=== 演習データ ===

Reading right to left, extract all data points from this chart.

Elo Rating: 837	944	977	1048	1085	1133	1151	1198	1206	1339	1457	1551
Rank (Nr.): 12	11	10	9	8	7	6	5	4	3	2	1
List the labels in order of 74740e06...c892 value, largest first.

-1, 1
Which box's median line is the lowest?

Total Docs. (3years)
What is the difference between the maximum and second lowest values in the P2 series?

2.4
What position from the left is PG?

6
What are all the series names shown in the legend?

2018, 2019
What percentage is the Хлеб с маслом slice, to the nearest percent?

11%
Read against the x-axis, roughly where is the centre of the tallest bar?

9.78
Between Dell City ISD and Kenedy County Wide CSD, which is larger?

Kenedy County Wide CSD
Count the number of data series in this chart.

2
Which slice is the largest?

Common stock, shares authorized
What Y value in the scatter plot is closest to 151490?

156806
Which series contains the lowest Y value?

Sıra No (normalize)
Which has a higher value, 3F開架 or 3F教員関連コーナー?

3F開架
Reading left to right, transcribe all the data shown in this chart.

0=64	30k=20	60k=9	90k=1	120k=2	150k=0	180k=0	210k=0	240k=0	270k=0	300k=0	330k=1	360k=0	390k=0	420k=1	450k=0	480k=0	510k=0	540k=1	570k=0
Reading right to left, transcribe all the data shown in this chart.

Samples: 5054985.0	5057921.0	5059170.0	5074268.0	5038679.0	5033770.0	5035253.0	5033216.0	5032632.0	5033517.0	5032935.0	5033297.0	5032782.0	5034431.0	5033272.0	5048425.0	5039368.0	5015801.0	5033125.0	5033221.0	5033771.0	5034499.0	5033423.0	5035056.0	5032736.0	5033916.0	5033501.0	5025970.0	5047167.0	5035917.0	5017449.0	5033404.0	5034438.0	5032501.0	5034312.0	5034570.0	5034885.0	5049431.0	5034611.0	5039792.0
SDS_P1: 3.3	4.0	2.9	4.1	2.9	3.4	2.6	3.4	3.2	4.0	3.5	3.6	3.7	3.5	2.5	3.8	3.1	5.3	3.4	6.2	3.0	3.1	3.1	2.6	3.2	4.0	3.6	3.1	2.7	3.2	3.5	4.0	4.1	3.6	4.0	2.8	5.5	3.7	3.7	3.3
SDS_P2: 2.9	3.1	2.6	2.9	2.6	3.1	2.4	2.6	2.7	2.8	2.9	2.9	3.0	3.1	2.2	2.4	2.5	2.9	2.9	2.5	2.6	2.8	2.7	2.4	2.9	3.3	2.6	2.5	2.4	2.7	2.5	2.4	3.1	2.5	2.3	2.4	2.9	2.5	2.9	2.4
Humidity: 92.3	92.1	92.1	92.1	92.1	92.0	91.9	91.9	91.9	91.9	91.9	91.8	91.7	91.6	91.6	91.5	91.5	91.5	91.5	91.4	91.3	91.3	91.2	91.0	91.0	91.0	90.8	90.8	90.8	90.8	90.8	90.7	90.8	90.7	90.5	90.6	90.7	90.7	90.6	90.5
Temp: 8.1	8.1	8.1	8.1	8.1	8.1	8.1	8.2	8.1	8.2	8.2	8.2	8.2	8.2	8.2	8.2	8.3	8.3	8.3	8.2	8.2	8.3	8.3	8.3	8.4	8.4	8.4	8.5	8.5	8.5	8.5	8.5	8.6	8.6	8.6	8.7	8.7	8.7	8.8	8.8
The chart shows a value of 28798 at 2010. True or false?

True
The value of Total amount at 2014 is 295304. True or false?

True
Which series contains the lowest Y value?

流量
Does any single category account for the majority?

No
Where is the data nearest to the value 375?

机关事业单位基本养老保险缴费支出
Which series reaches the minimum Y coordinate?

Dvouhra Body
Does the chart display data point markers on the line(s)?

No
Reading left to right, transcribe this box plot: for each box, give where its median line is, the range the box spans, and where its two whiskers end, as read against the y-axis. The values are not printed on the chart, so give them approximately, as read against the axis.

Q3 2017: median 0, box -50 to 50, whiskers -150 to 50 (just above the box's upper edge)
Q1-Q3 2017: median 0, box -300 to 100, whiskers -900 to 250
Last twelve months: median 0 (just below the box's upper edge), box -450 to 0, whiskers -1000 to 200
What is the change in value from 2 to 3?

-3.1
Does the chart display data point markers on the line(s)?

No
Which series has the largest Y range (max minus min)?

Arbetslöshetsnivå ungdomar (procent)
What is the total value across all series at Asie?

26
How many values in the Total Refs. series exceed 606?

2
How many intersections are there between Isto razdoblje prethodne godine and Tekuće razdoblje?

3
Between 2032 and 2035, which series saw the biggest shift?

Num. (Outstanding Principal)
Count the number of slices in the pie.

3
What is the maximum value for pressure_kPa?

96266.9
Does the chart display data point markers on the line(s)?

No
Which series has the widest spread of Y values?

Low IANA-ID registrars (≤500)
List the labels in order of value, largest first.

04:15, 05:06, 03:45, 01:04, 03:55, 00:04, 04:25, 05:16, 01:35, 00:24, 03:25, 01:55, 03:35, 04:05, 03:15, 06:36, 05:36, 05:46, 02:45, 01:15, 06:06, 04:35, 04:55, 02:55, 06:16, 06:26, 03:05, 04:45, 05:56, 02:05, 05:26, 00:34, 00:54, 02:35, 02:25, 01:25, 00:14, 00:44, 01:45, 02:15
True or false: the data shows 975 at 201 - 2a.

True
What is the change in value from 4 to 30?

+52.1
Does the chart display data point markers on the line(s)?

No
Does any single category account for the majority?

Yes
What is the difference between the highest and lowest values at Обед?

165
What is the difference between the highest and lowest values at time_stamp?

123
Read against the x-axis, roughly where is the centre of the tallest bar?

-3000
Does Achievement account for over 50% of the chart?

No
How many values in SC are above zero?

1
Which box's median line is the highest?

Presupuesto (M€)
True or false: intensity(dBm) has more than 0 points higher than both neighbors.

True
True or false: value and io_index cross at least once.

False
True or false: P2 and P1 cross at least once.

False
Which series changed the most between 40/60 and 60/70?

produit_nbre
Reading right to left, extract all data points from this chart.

===

**課題内容**.
「Num. (Outstanding Principal)」を含む行から「List the labels in order of value, largest」を含む行までを、「chart」を「graph」に差し替えて示すこと。それ以外はそのままにする。

**出力結果**.
Num. (Outstanding Principal)
Count the number of slices in the pie.

3
What is the maximum value for pressure_kPa?

96266.9
Does the graph display data point markers on the line(s)?

No
Which series has the widest spread of Y values?

Low IANA-ID registrars (≤500)
List the labels in order of value, largest first.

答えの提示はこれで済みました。